What Is Canada RIT? How to Handle a Tax Reassessment
Demystify Canada Tax Reassessments. Discover what a CRA tax adjustment means for your finances and how to confidently address it.
Demystify Canada Tax Reassessments. Discover what a CRA tax adjustment means for your finances and how to confidently address it.
A tax reassessment, often referred to as a “Canada RIT” in certain contexts, is an official communication from the Canada Revenue Agency (CRA) known as a Notice of Reassessment. This notice indicates the CRA has made changes to a previously filed and assessed tax return. Its primary purpose is to ensure accuracy of tax filings, reflecting the CRA’s ongoing review.
A tax reassessment is the CRA’s process of reviewing and correcting a tax return after its initial assessment. This formal adjustment can result in a change to the amount of taxes owed, a refund due to the taxpayer, or a nil balance. A Notice of Reassessment effectively supersedes the original Notice of Assessment, becoming the new official record of a taxpayer’s obligations or entitlements. The CRA often initiates these reassessments by comparing information submitted by the taxpayer with data received from third parties, such as employers and financial institutions, to verify reported figures.

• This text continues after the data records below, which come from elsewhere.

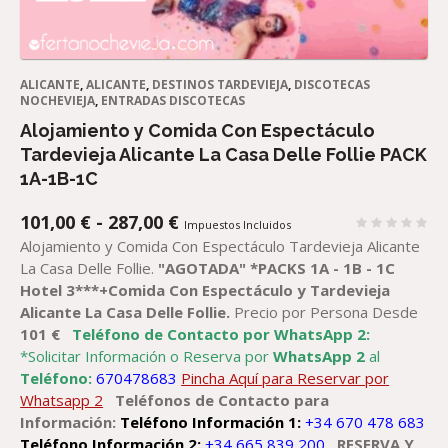
ALICANTE
,
ALICANTE
,
DESTINOS TARDEVIEJA
,
DISCOTECAS
NOCHEVIEJA
,
ENTRADAS DISCOTECAS
Alojamiento y Comida Con Espectáculo
Tardevieja Alicante La Casa Delle Follie PACK
1A-1B-1C
RANGO
101,00
€
-
287,00
€
Impuestos Incluidos
DE
Alojamiento y Comida Con Espectáculo Tardevieja Alicante
PRECIOS:
La Casa Delle Follie.
"AGOTADA"
*PACKS 1A - 1B - 1C
DESDE
Hotel 3***+Comida Con Espectáculo y Tardevieja
101,00 €
Alicante La Casa Delle Follie.
Precio por Persona Desde
HASTA
101 €
Teléfono de Contacto por WhatsApp 2:
287,00 €
*Solicitar Información o Reserva por
WhatsApp 2
al
Teléfono:
670478683
Pincha Aquí para Reservar por
Whatsapp 2
Teléfonos de Contacto para
Información:
Teléfono Información 1:
+34 670 478 683
Teléfono Información 2:
+34 665 839 200
R
ESERVA
Y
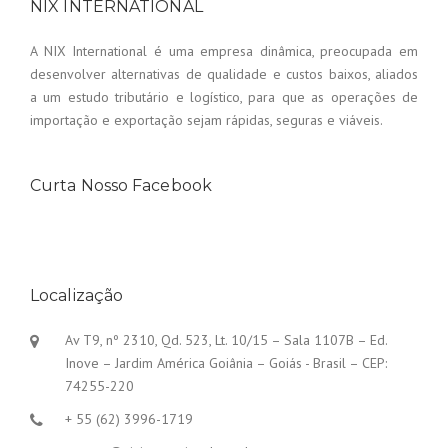
NIX INTERNATIONAL
A NIX International é uma empresa dinâmica, preocupada em
desenvolver alternativas de qualidade e custos baixos, aliados
a um estudo tributário e logístico, para que as operações de
importação e exportação sejam rápidas, seguras e viáveis.
Curta Nosso Facebook
Localização
Av T9, nº 2310, Qd. 523, Lt. 10/15 – Sala 1107B – Ed.
Inove – Jardim América Goiânia – Goiás - Brasil – CEP:
74255-220
+ 55 (62) 3996-1719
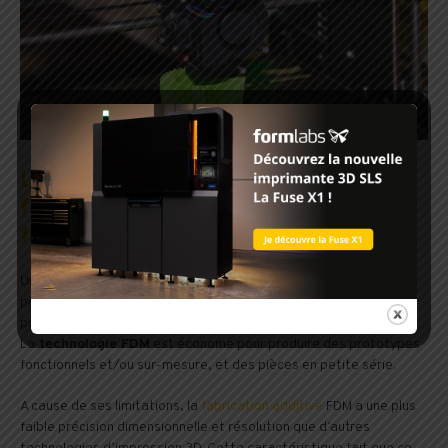
Les avantages et limites de la
fabrication additive par dépôt de fil
fondu
Une large gamme de matériaux thermoplastiques est disponible
pour le FDM, par exemple l’ABS, le PLA, le polycarbonate (PC), le
polyamide, le polystyrène, l’ASA, le HIPS, les matériaux flexibles…
La
technologie FDM
est économe pour produire des prototypes
fonctionnels et/ou sur-mesure, et des pièces en petite série.
A cause de ses limitations, la
fabrication additive
FDM a une plus
faible précision dimensionnelle et résolution que d’autres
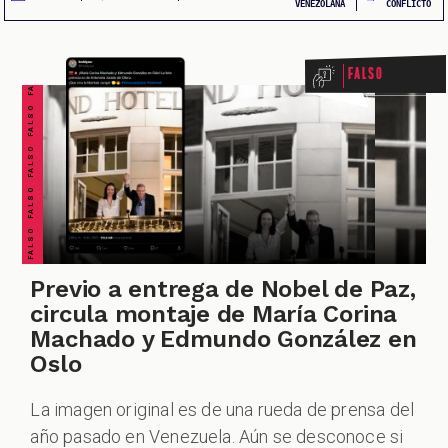
FALSO FALSO FALSO FALSO FALSO FALSO FALSO
VENEZOLANA
CONFLICTO
Falso
CUESTIONABLE CUESTIONABLE CUESTIONABLE CUESTIONABLE CUESTIONABLE CUESTIONABLE CUESTIONABLE
CIONES
Previo a entrega de Nobel de Paz,
circula montaje de María Corina
CIALES
Machado y Edmundo González en
Oslo
La imagen original es de una rueda de prensa del
año pasado en Venezuela. Aún se desconoce si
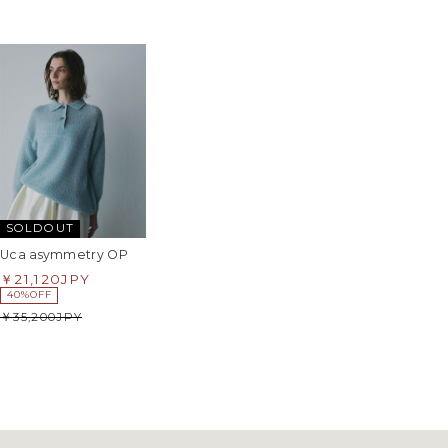
SOLDOUT
Uca asymmetry OP
21,120
JPY
40%OFF
35,200
JPY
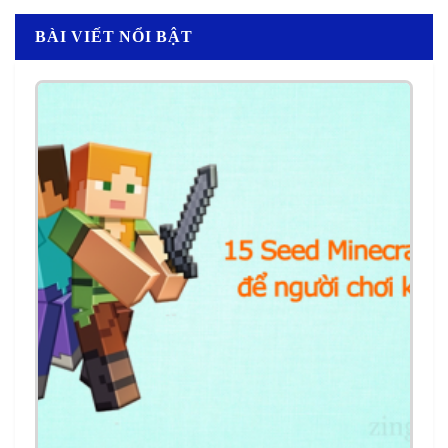
BÀI VIẾT NỔI BẬT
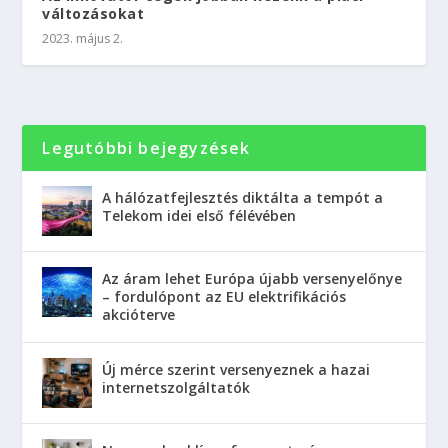
változásokat
2023. május 2.
Legutóbbi bejegyzések
A hálózatfejlesztés diktálta a tempót a
Telekom idei első félévében
Az áram lehet Európa újabb versenyelőnye
– fordulópont az EU elektrifikációs
akcióterve
Új mérce szerint versenyeznek a hazai
internetszolgáltatók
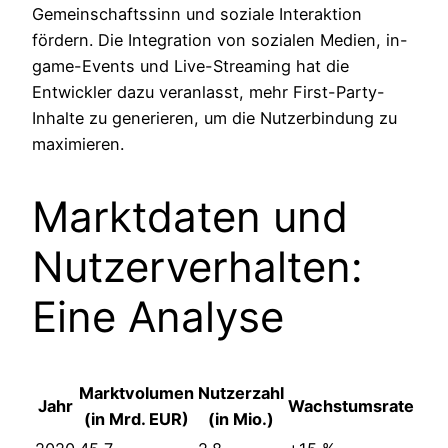
Gemeinschaftssinn und soziale Interaktion
fördern. Die Integration von sozialen Medien, in-
game-Events und Live-Streaming hat die
Entwickler dazu veranlasst, mehr First-Party-
Inhalte zu generieren, um die Nutzerbindung zu
maximieren.
Marktdaten und
Nutzerverhalten:
Eine Analyse
Marktvolumen
Nutzerzahl
Jahr
Wachstumsrate
(in Mrd. EUR)
(in Mio.)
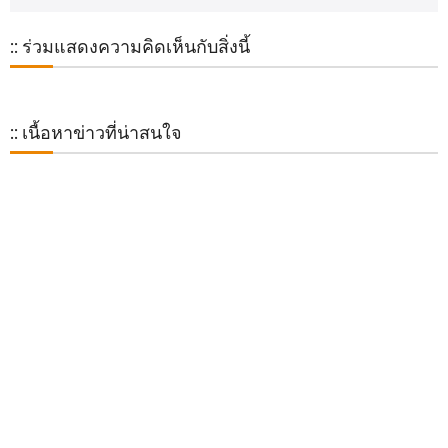
:: ร่วมแสดงความคิดเห็นกับสิ่งนี้
:: เนื้อหาข่าวที่น่าสนใจ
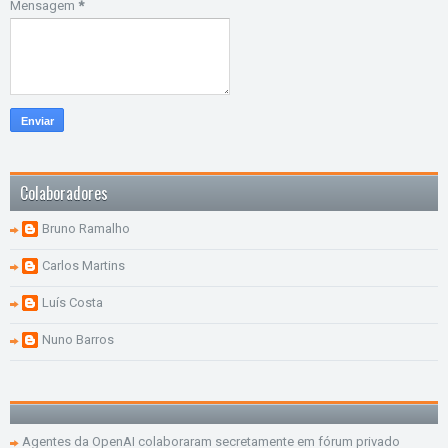
Mensagem
*
Colaboradores
Bruno Ramalho
Carlos Martins
Luís Costa
Nuno Barros
Agentes da OpenAI colaboraram secretamente em fórum privado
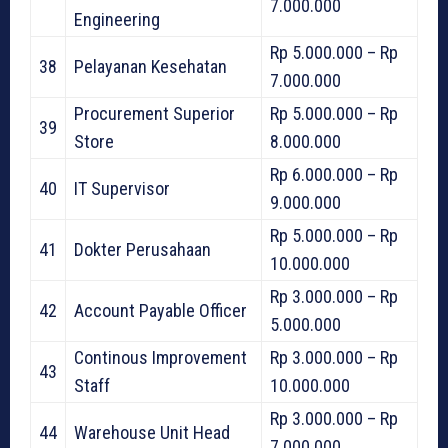
7.000.000
Engineering
Rp 5.000.000 – Rp
38
Pelayanan Kesehatan
7.000.000
Procurement Superior
Rp 5.000.000 – Rp
39
Store
8.000.000
Rp 6.000.000 – Rp
40
IT Supervisor
9.000.000
Rp 5.000.000 – Rp
41
Dokter Perusahaan
10.000.000
Rp 3.000.000 – Rp
42
Account Payable Officer
5.000.000
Continous Improvement
Rp 3.000.000 – Rp
43
Staff
10.000.000
Rp 3.000.000 – Rp
44
Warehouse Unit Head
7.000.000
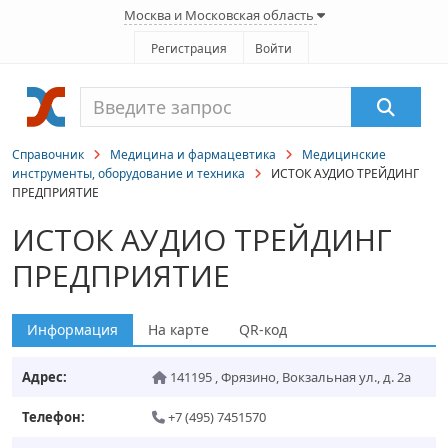
Москва и Московская область
Регистрация
Войти
Справочник
Медицина и фармацевтика
Медицинские
инструменты, оборудование и техника
ИСТОК АУДИО ТРЕЙДИНГ
ПРЕДПРИЯТИЕ
ИСТОК АУДИО ТРЕЙДИНГ
ПРЕДПРИЯТИЕ
Информация
На карте
QR-код
Адрес:
141195
,
Фрязино
,
Вокзальная ул., д. 2а
Телефон:
+7 (495) 7451570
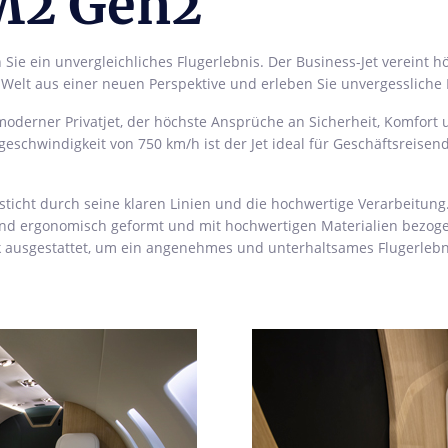
 M2 Gen2
Sie ein unvergleichliches Flugerlebnis. Der Business-Jet vereint h
e Welt aus einer neuen Perspektive und erleben Sie unvergessliche
oderner Privatjet, der höchste Ansprüche an Sicherheit, Komfort un
eschwindigkeit von 750 km/h ist der Jet ideal für Geschäftsreisen
sticht durch seine klaren Linien und die hochwertige Verarbeitung. D
 sind ergonomisch geformt und mit hochwertigen Materialien bezo
 ausgestattet, um ein angenehmes und unterhaltsames Flugerlebn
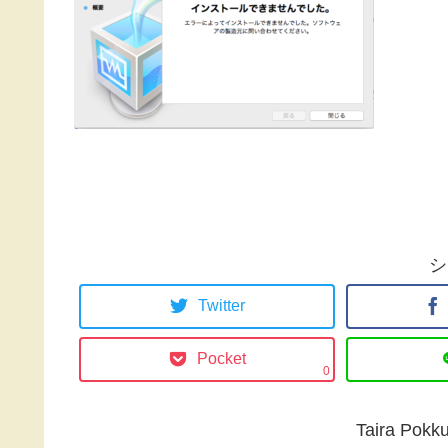
シ
Twitter
Pocket
0
Taira P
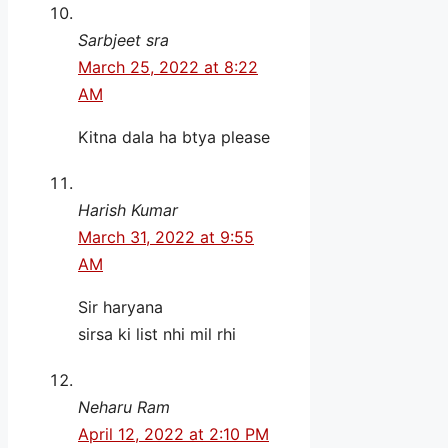
Sarbjeet sra
March 25, 2022 at 8:22
AM
Kitna dala ha btya please
Harish Kumar
March 31, 2022 at 9:55
AM
Sir haryana
sirsa ki list nhi mil rhi
Neharu Ram
April 12, 2022 at 2:10 PM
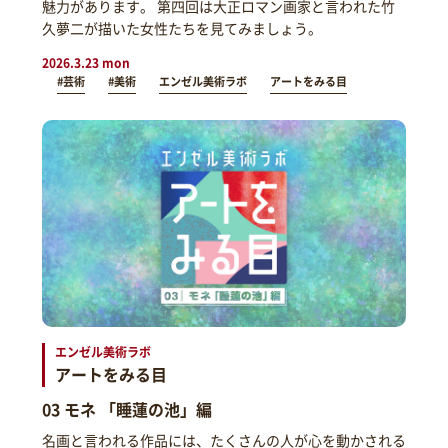
魅力があります。 第四回は大正ロマン画家と言われた竹
久夢二が描いた女性たちを見てみましょう。
2026.3.23 mon
#芸術
#美術
エンゼル美術ラボ
アートをみる目
エンゼル美術ラボ
アートをみる目
03 モネ 「睡蓮の池」編
名画と言われる作品には、たくさんの人が心を動かされる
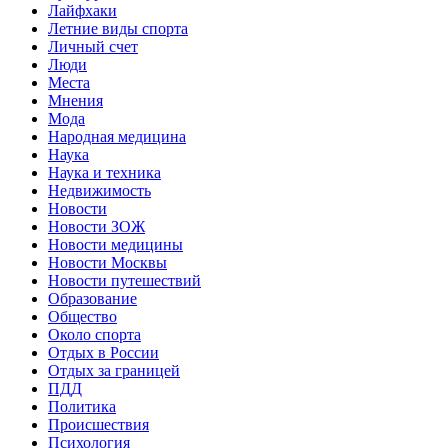
Лайфхаки
Летние виды спорта
Личный счет
Люди
Места
Мнения
Мода
Народная медицина
Наука
Наука и техника
Недвижимость
Новости
Новости ЗОЖ
Новости медицины
Новости Москвы
Новости путешествий
Образование
Общество
Около спорта
Отдых в России
Отдых за границей
ПДД
Политика
Происшествия
Психология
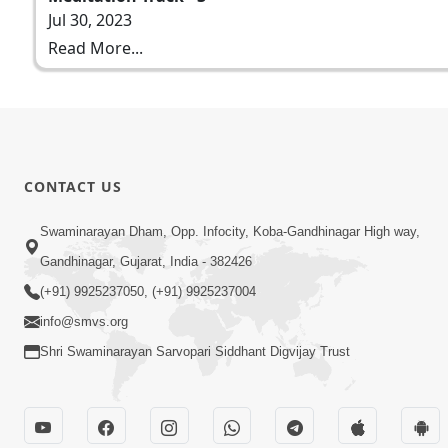
Jul 30, 2023
Read More...
CONTACT US
Swaminarayan Dham, Opp. Infocity, Koba-Gandhinagar High way,
Gandhinagar, Gujarat, India - 382426
(+91) 9925237050, (+91) 9925237004
info@smvs.org
Shri Swaminarayan Sarvopari Siddhant Digvijay Trust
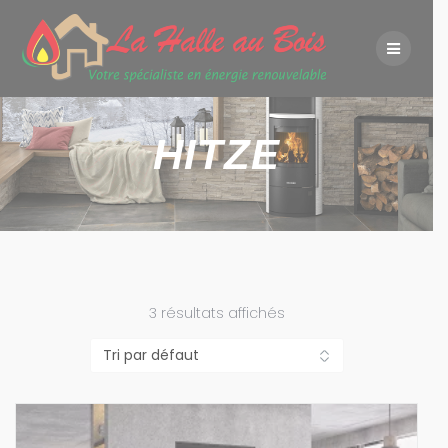
Skip
to
content
HITZE
3 résultats affichés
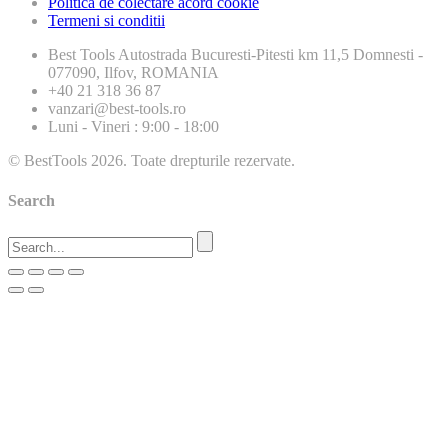
Politica de colectare acord cookie
Termeni si conditii
Best Tools
Autostrada Bucuresti-Pitesti km 11,5 Domnesti -
077090, Ilfov, ROMANIA
+40 21 318 36 87
vanzari@best-tools.ro
Luni - Vineri : 9:00 - 18:00
© BestTools 2026. Toate drepturile rezervate.
Search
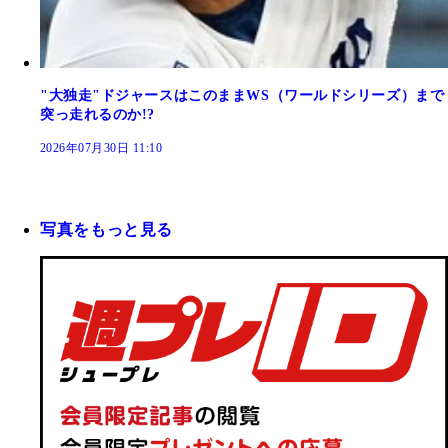
"大独走"ドジャースはこのままWS（ワールドシリーズ）まで
突っ走れるのか!?
2026年07月30日 11:10
写真をもっと見る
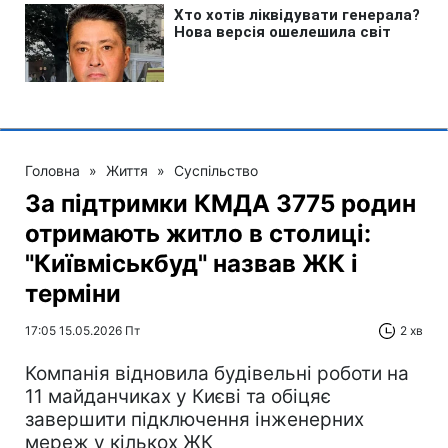
Головна
»
Життя
»
Суспільство
За підтримки КМДА 3775 родин
отримають житло в столиці:
"Київміськбуд" назвав ЖК і
терміни
17:05 15.05.2026 Пт
2 хв
Компанія відновила будівельні роботи на
11 майданчиках у Києві та обіцяє
завершити підключення інженерних
мереж у кількох ЖК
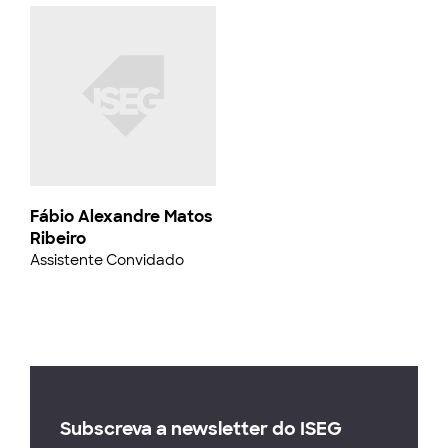
Fábio Alexandre Matos
Ribeiro
Assistente Convidado
Subscreva a newsletter do ISEG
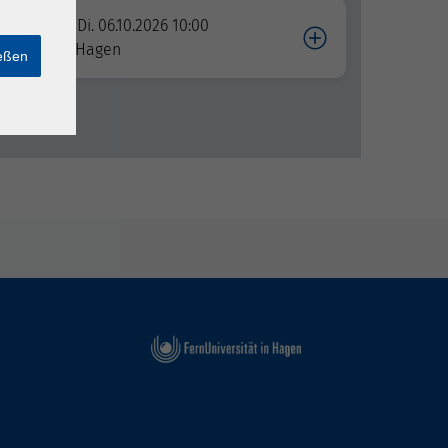
Di. 06.10.2026 10:00
Hagen
ießen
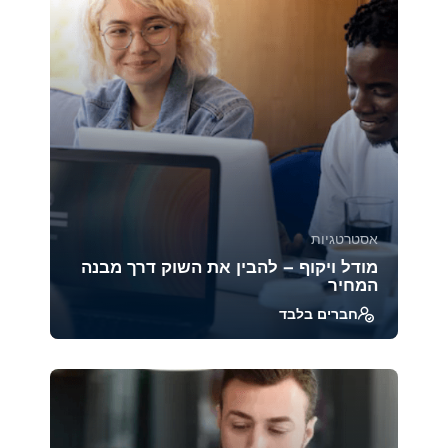
אסטרטגיות
מודל ויקוף – להבין את השוק דרך מבנה
המחיר
חברים בלבד
מודל ויקוף הוא אחת השיטות הוותיקות והעמוקות
ביותר לניתוח מבנה השוק והתנהגות משתתפיו.
הקורס ח...
39214
1885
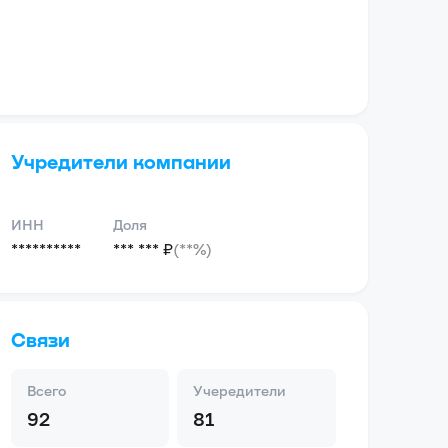
Учредители компании
ИНН
Доля
**********
*** *** ₽
(**%)
Связи
Всего
Учередители
92
81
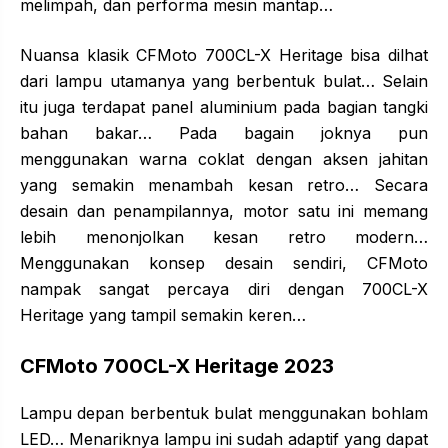
melimpah, dan performa mesin mantap…
Nuansa klasik CFMoto 700CL-X Heritage bisa dilhat
dari lampu utamanya yang berbentuk bulat… Selain
itu juga terdapat panel aluminium pada bagian tangki
bahan bakar… Pada bagain joknya pun
menggunakan warna coklat dengan aksen jahitan
yang semakin menambah kesan retro… Secara
desain dan penampilannya, motor satu ini memang
lebih menonjolkan kesan retro modern…
Menggunakan konsep desain sendiri, CFMoto
nampak sangat percaya diri dengan 700CL-X
Heritage yang tampil semakin keren…
CFMoto 700CL-X Heritage 2023
Lampu depan berbentuk bulat menggunakan bohlam
LED… Menariknya lampu ini sudah adaptif yang dapat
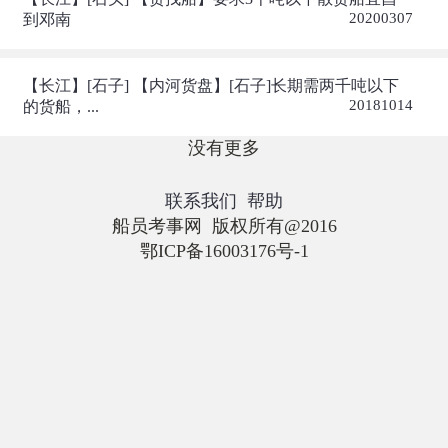
20200307
到邓南
【长江】[石子] 【内河货盘】[石子]长期需两千吨以下
20181014
的货船，...
没有更多
联系我们
帮助
船员考事网 版权所有@2016
鄂ICP备16003176号-1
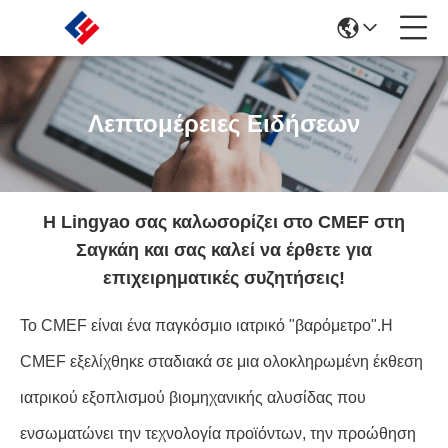
Λεπτομέρειες Ειδήσεων
Η Lingyao σας καλωσορίζει στο CMEF στη
Σαγκάη και σας καλεί να έρθετε για
επιχειρηματικές συζητήσεις!
Το CMEF είναι ένα παγκόσμιο ιατρικό "βαρόμετρο".Η
CMEF εξελίχθηκε σταδιακά σε μια ολοκληρωμένη έκθεση
ιατρικού εξοπλισμού βιομηχανικής αλυσίδας που
ενσωματώνει την τεχνολογία προϊόντων, την προώθηση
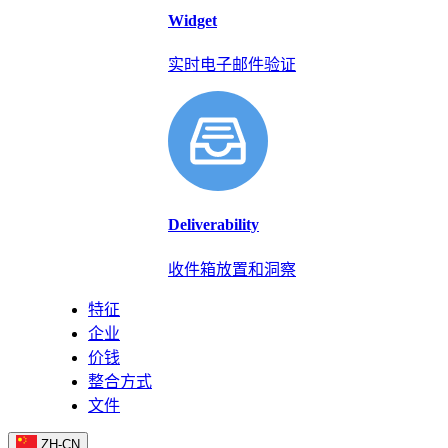
Widget
实时电子邮件验证
Deliverability
收件箱放置和洞察
特征
企业
价钱
整合方式
文件
ZH-CN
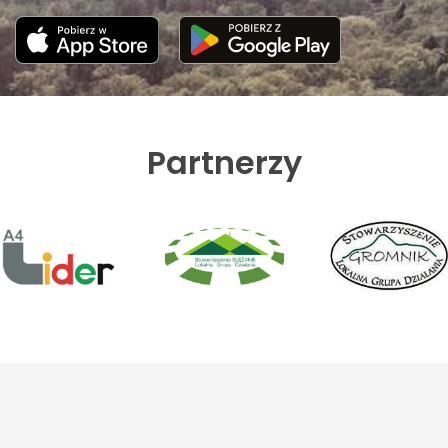
Partnerzy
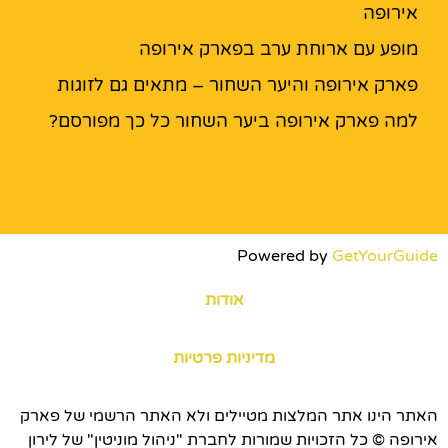
אירופה
מופע עם ארוחת ערב בפארק אירופה
פארק אירופה והיער השחור – מתאים גם לזוגות
למה פארק אירופה ביער השחור כל כך מפורסם?
Powered by
GetYourGuide
אודות
מדיניות פרטיות
האתר הינו אתר המלצות מטיילים ולא האתר הרשמי של פארק
אירופה © כל הזכויות שמורות לחברת "ניהול מוניטין" של לירון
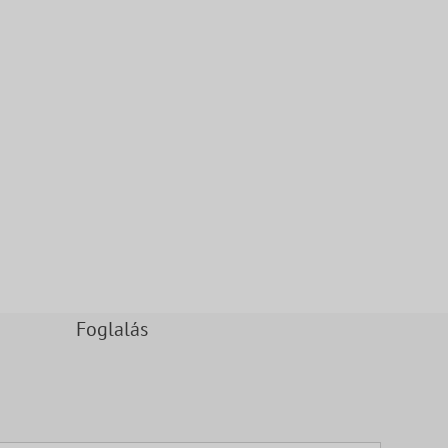
Foglalás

Several common scenarios can lead to the CRA issuing a tax reassessment.
Unreported income: This includes earnings from employment (T4 slips), investment income (T3 and T5 slips), foreign income, or other sources like cash payments or rental income not declared on the original return.
Incorrectly claimed deductions or credits: Examples include medical expenses, charitable donations, or business expenses where supporting documentation is insufficient or the claim is ineligible.
CRA review programs: These involve data matching initiatives that compare reported income and claims against third-party information, or through random checks.
Adjustments from formal audits or specific requests for information: These formalize the CRA’s findings.
Clerical or mathematical errors: These can be made by either the taxpayer or the CRA during the initial assessment process.
Upon receiving a Notice of Reassessment, thoroughly review the notice and compare the changes made by the CRA against your original tax return and all supporting documents. Locate the “Explanation of Changes” section on the notice, which details the reasons for the adjustments.
If you agree with the reassessment, accept the changes. If a balance is owing, ensure payment is made by the specified due date to avoid interest charges. Payments can be made through online banking, via the CRA’s My Payment service, or through other accepted electronic methods.
If you disagree with the reassessment, you have the right to file a formal objection. This objection must be submitted within 90 days from the date printed on the Notice of Reassessment. Gather all relevant supporting documentation that substantiates your original claims or refutes the CRA’s adjustments.
You can file an objection online through your CRA My Account or Represent a Client portal, or by mail using Form T400A or a signed letter detailing your disagreement. After filing, the CRA will review your submission, potentially assigning an Appeals Officer to your case. Processing times may vary based on complexity.